Hello everyone, I've run into a logistics problem when setting my fantasy story in an archipelago. In particular, the story takes place on an island home to an unusual ecology (silver trees, crystal mushrooms, orange leaves, vines that act like boa constrictors, etc.) I know I'm going to need to make this island relatively large (even though the humans only occupy a tiny part of it, supporting themselves by exporting a dye native to the island), but I don't know how large.

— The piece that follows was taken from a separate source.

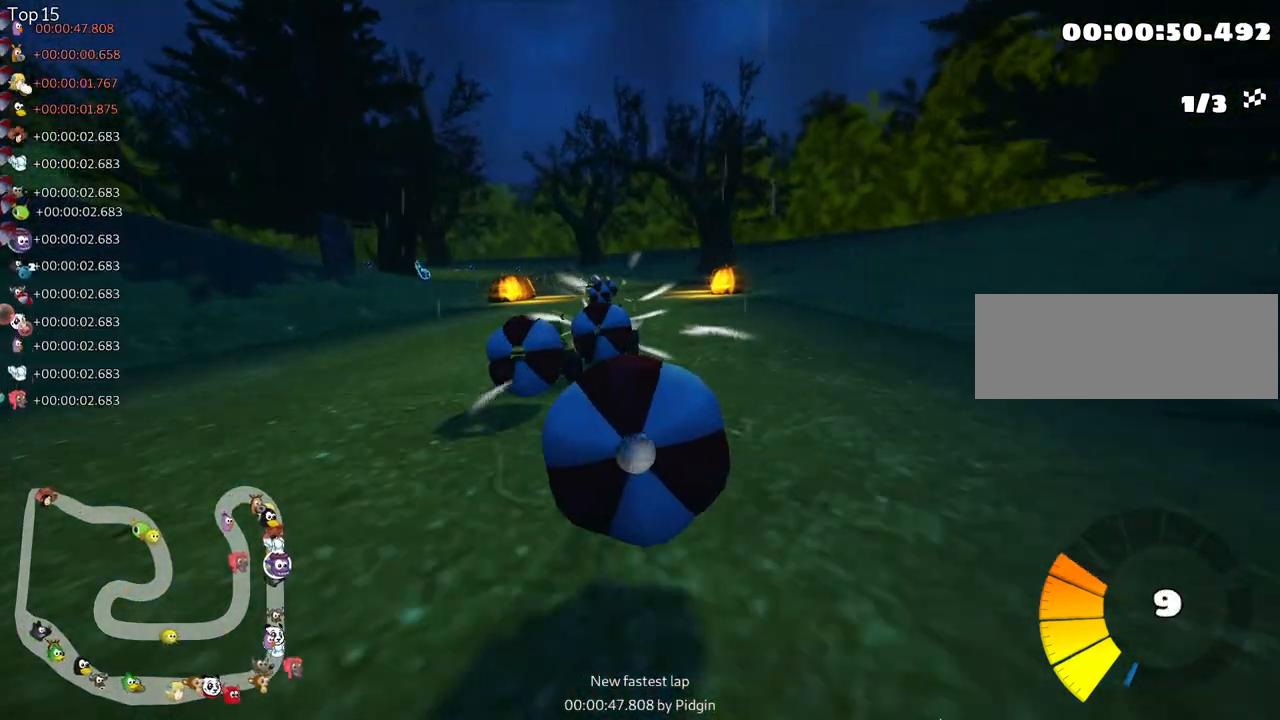
{"keys": ["up"], "events": [[217, "down", "up"], [250, "up", "down"]]}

On this island, there is a race called the Faeleen. They farm humans to absorb their lifeforce (this allows them to live forever, not need to eat, and gain exclusive access to a powerful combat magic). Due to how I've setup lifeforce working (you use most of it when growing into an adult), the Faeleens harvest humans by preforming C sections once the mother is about a month pregnant (I decided since that's around the time babies get a heartbeat, that's when they'd be considered alive for the sake of my magic system). The Faeleens are at medieval level technology, and have grown enough that they have a few small nations. They're at the point where they'd start running out of room in their big forest. So tensions are high, but there's still enough room that they aren't motivated to settle areas outside their natural habitat.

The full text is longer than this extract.